As hundreds marched to parliament to protest possible restrictions on gender-affirming care for youth, NZ First leader Winston Peters promised his party would continue to fight against the use of puberty blockers.
In his state of the nation speech in Christchurch on Sunday, Winston Peters used the term “woke” about 14 times – “wokeness”, the “woke agenda”, his “war on woke” – in an attempt to draw a line in the sand between a supposed “us” and a supposed “them”. The idea of the woke and the anti-woke is an idea that may also appeal to Peters’ coalition partner David Seymour, who has argued recently that there were two New Zealands, one that could see something going wrong and obsess over it (namely, school lunches) and one that could just get on with life.
Also on Sunday, an hour earlier and some 431km away, hundreds of those who Peters would likely deem most guilty of “woke social engineering” took a hīkoi through Wellington’s city streets to parliament to call for fairer access to puberty blockers.
It is an issue which, at its core, pertains to ensuring a specific demographic of children have access to a specific medication. As later emphasised by Peters, NZ First remain committed to “fighting against the use of puberty blockers for children”.
Being able to receive healthcare that is timely and personalised is an issue most New Zealanders would agree is integral to a meaningful experience of life. Add “gender-affirming” before healthcare, and perceptions begin to tip over from healthcare that is “common sense”, to healthcare that is “woke”.
Alice, from hīkoi organiser Queer Endurance in Defiance, told the crowd in Wellington it took two and a half years from the time she was first referred to a doctor for hormone replacement therapy (HRT) to the time when she collected her first dose. “As those days ticked by, my body irreversibly and agonisingly changed further and further away from how I knew I needed it to be,” she said.
When she was finally able to access her medication, Alice said her endocrinologist prescribed her testosterone blocker at a dose eight times too high, and her oestrogen dose four times too low. She stayed on these “dangerously wrong levels” for more than a year, which has caused permanent liver damage and stunted her feminising development, she said, adding that she believed this amounted to medical malpractice. “I know from discussions with my peers that my experiences are far from unique, especially outside of the main centres,” said Alice.
The hīkoi was organised in response to a repeatedly delayed Ministry of Health report into the “safety and long-term impacts” of puberty blockers, released in November 2024. The report, ordered by the government, found that evidence of possible benefits or risks to treating gender dysphoria in young people with puberty blockers was limited.
It recommended puberty blockers be prescribed only by clinicians belonging to “an interprofessional team offering a full range of supports to young people presenting with gender identity issues”. Alice told the hīkoi she believed this would look like “the same interdisciplinary team framework that caused me all of these problems”.
A public consultation on whether additional “safety measures” should be put on puberty blockers closed on January 20. While prime minister Christopher Luxon has said little on the topic, his coalition partners have made their stances more clear. The Act Party supported the report’s advice on implementing restrictions, with minister for children Karen Chhour citing international concern around the safety of puberty blockers. “We should support young people to love themselves, not change themselves with experimental medication,” a statement from Chhour read, a position that conflicts with a sentiment chanted throughout the hīkoi: “We don’t need to live a lie to keep ourselves alive.”

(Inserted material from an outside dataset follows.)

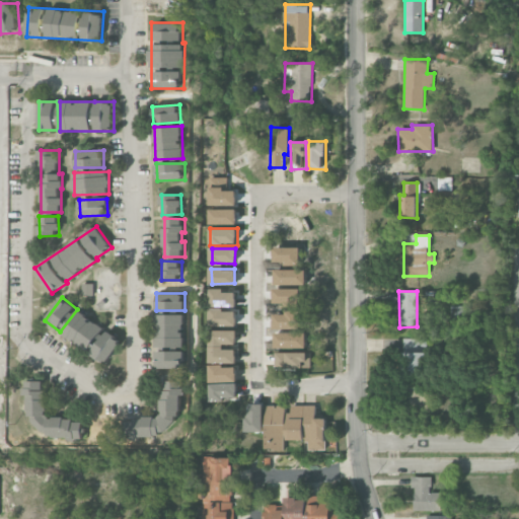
[(451,320),(465,320),(465,306),(451,306),(451,320)]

Act has been sceptical of puberty blockers in the past, with David Seymour once criticising comments from then Labour health minister Kris Faafoi suggesting parents should not be able to deny their children access to puberty blockers. “The terrifying thing is, these people are making laws that affect our everyday lives,” a 2022 press release from Seymour read.
NZ First, meanwhile, had enshrined in its coalition agreement with National a promise to recognise the party’s policy against “non-biological women” competing against “biological women” in sport. As of June 2024, demands for Sports NZ to rewrite its transgender policy appeared to have been shelved, though Peters briefly stepped back into the ring when he falsely claimed Olympian Imane Khelif had “failed a gender test” during the 2024 Olympics.

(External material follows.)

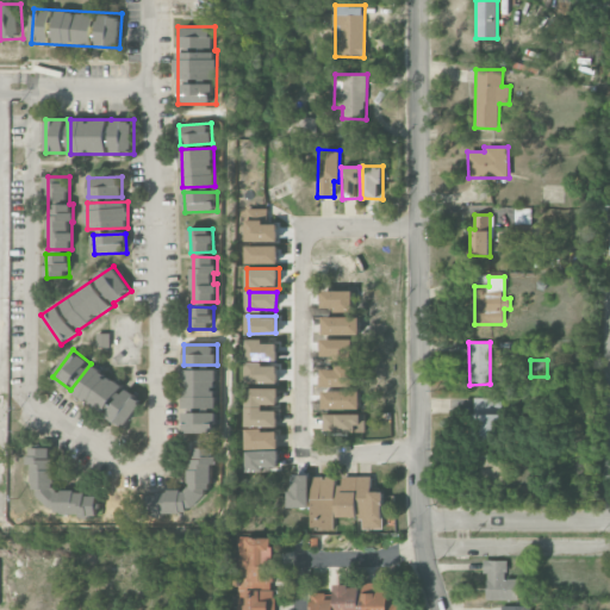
[(144,399),(91,366),(74,392),(109,414),(106,416),(126,428),(144,399)]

In May 2024, meanwhile, Peters proposed a law to designate all new and publicly accessible toilets male, female or unisex, and make it illegal to use a toilet not designated for a person’s gender. This led Labour leader Chris Hipkins to tell media the country had “bigger issues to worry about than Peters’ homophobia or transphobia.”
Had Peters been outside his workplace on Sunday, he would have heard the experiences of young people saying they had been stripped of a medication integral to their experience of life, leading to low self-worth, self-harm, eating disorders, exposure to hatred and suicide rates far higher than those of their cis-gendered peers. He would have also heard that many trans children were already facing significant barriers to puberty blocker access.
Perhaps Peters’ response to them would have echoed the sentiment he shared in Christchurch: “Do you want to be part of the solution or do you want to remain part of the problem? If their choice is the latter – to be part of the problem – then our response is ‘get out of the way’.”